【痛みの評価】遠位の関節から操作してみる。

「座ると腰がいたい」
このように訴える人をどのように評価しているか。
軟部組織に注目して書いてみます。

 まず実際に座ってみる。
①すぐに痛みが出る場合は、座っているその姿勢や関節可動域に依存しているということがわかります。
②反対に徐々に痛くなってくる場合、関節の角度などではなく筋持久力の問題が強そうだなと考えます。だんだんと重力に抗することができなくなっている可能性があるからです。

 今回は①の場合について説明します。関節の位置を変化させることで軽減要素を見つけていきます。ここでとても大事なのは「遠位」の関節から操作していくことです。腰椎より上位であれば頭部・上肢から、腰椎より下位であれば足からです。
※操作は自動と他動を必ず分けて見ます。ここからは他動的な操作の説明です。

 なぜ遠くの関節から動かすのか?それは筋膜や筋連結を想定すべきだからです。例えば頭部を屈曲したら、後頭部の筋群が伸びていきます。それらに連結している脊柱起立筋群が頭側に牽引されていき、腰部〜仙骨の軟部組織まで牽引力がかかります。
 もし頭部を屈曲しただけで腰痛が増悪する場合、頭頸部付近に一つの原因が隠れているかもしれない、と考えることができるわけです。

 腰椎よりも下位の操作を考えてみましょう。座っている状態でまず足関節を背屈してみます。「いや足関節が腰痛の原因になるわけないでしょ」「座ってるから下肢の影響は除けるはずだ」という声が飛んできそうですが、実際には足関節の底背屈で、座位中の腰痛が増減することがあります。
 わたしの経験上、足関節を底屈ではなく背屈をすると腰痛が増悪することがあります。それは腓腹筋 - 大腿四頭筋 - 大殿筋 - 胸腰筋膜の螺旋筋膜の関与が考えられます。(筋膜マニピュレーション理論編 原著第2版 p169 図137など)
 もし背屈のみで症状が増悪した場合、腓腹筋の硬さが原因で腰痛を引き起こしているかもしれません。実際に腓腹筋への治療で腰痛が軽減するケースを経験しています。反対に足関節の底屈にて増悪する場合は前脛骨筋などの背屈筋群に対しての評価、治療に進んでいきます。

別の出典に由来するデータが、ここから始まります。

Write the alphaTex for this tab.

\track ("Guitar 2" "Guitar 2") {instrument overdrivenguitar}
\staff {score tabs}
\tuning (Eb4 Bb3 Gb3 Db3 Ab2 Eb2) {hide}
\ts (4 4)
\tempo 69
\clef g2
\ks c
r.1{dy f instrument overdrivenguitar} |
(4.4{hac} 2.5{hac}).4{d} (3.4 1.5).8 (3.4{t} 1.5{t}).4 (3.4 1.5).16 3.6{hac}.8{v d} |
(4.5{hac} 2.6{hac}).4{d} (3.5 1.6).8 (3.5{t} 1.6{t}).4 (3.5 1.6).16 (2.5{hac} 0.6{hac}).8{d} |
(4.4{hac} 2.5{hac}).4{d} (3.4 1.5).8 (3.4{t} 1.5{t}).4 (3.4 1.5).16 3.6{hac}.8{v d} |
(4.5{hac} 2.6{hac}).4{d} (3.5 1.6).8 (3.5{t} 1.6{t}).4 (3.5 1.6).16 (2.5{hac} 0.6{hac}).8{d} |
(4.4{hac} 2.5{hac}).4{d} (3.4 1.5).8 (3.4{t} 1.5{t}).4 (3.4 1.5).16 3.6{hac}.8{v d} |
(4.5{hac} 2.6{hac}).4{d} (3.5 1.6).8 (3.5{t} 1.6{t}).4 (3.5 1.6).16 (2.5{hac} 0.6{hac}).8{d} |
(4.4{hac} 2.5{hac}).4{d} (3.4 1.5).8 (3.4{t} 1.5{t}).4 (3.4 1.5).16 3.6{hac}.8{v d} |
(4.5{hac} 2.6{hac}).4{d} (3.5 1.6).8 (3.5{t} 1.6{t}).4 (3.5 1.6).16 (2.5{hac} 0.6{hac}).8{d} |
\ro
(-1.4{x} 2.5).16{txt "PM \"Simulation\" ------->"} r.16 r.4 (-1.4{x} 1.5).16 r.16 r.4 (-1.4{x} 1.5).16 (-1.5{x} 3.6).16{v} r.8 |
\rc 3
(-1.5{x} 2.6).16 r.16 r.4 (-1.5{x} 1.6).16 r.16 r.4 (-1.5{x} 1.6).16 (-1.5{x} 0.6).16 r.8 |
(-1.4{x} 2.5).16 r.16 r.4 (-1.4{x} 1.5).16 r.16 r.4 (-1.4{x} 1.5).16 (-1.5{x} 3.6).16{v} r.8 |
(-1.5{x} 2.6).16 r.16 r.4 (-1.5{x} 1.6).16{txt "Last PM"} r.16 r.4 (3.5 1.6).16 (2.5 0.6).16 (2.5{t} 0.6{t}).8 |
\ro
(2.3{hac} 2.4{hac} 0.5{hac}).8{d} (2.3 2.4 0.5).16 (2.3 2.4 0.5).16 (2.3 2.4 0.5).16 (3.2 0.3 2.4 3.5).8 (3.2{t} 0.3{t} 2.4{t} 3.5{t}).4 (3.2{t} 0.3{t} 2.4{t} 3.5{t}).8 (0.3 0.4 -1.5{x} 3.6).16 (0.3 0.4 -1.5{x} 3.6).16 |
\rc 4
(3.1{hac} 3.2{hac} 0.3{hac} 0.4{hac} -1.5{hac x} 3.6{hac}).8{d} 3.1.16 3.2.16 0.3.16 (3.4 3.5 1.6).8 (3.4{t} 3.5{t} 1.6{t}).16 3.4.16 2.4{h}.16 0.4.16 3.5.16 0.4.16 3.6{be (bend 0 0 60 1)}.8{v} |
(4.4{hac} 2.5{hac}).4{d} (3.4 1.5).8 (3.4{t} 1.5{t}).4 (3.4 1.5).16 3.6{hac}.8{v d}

 もうひとつ、遠位の関節から他動的に操作して行く理由を述べていきます。例えば、はじめに膝関節を操作することにしましょう。座った状態で膝を曲げます。そうすると足関節の位置も変わってしまうのです。床についている場合は背屈方向へ移動します。膝などの最遠位ではない関節では、どうしても2関節以上の動きが同期してしまうため、遠位の関節から操作するのです。※実際は最遠位の関節は足関節ではなくて足趾です。ここでは理解しやすい説明として足関節を取り上げました。

 今回は神経や椎間板、椎間関節などの影響を考えず軟部組織のみの評価を述べました。上記で述べたとおり軟部組織は全て連結しています。腰痛だからと、脊柱起立筋や広背筋など痛みの部位だけの評価に留まらず、全身のつながりを意識してみるべきだとお伝えさせていただきました。ぜひ遠位の関節から動かしてみてください。